* Petunjuk Latihan:
Jawab pertanyaan berikut berdasarkan kutipan teks tentang Islamofobia di Perancis.
(a) Dua larangan apa yang disebut dalam kutipan teks?
(b) Dengan sebutan apa Menteri dalam negeri Perancis menyebut CCIF?
(c) Organisasi apa di Amerika Serikat yang disebut menjadi target pemerintahan Donald Trump?

#### Kutipan Teks

Narasi nya juga kurang berimbang karena tidak menyebut fakta-fakta tentang Islamofobia terstruktur baik yang terjadi baik sebelum insiden terbunuhnya Samuel Paty maupun sesudahnya. Untuk menyebutkan beberapa hal misalnya: adanya pelarangan penggunaan jilbab di sekolah publik dan pelarangan burkini di pantai-pantai Perancis.

Selain itu, paska insiden Samuel Paty terjadi penutupan beberapa masjid. Juga ada upaya pembubaran CCIF (organisasi yang aktif melawan Islamopobia di Perancis). Menteri dalam negeri Perancis menyebut organisasi ini sebagai “the enemy of Republic” (ini mengingatkan saya akan fenomena yang sama yang dialami organisasi CAIR di Amerika Serikat yang menjadi target pemerintahan Donald Trump). Juga adanya penerapan undang-undang keamanan dan perlawanan terhadap terorisme (Interior Security and Fight Against Terrorism Law) yang cenderung semena-mena terhadap umat Islam. Tidak jarang orang Islam yang tidak bersalah juga menjadi korban. Kebijakan yang mengandung islamofobia ini sayang sekali tidak diuraikan padahal jelas ia masalah serius dan berkontribusi melahirkan ekstrimisme baru.

########
#### Kutipan Data

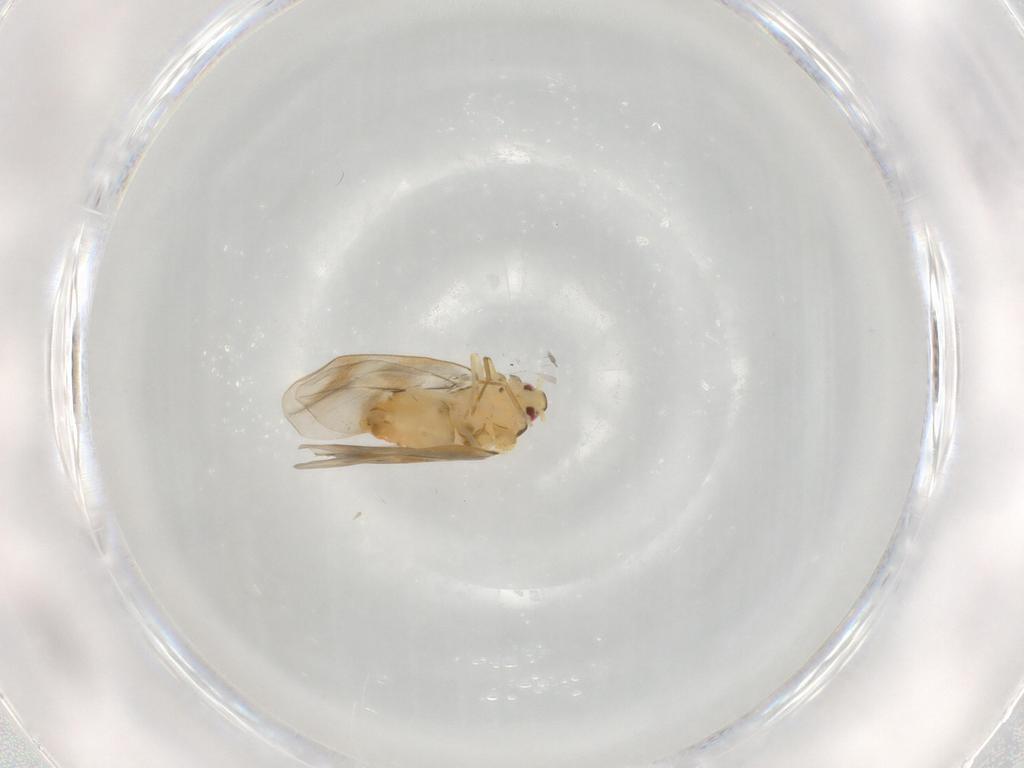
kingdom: Animalia
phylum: Arthropoda
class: Insecta
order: Hemiptera
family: Aleyrodidae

########

* Jawaban Tugas:
(a) Pelarangan penggunaan jilbab di sekolah publik dan pelarangan burkini di pantai-pantai Perancis.
(b) “the enemy of Republic”.
(c) CAIR.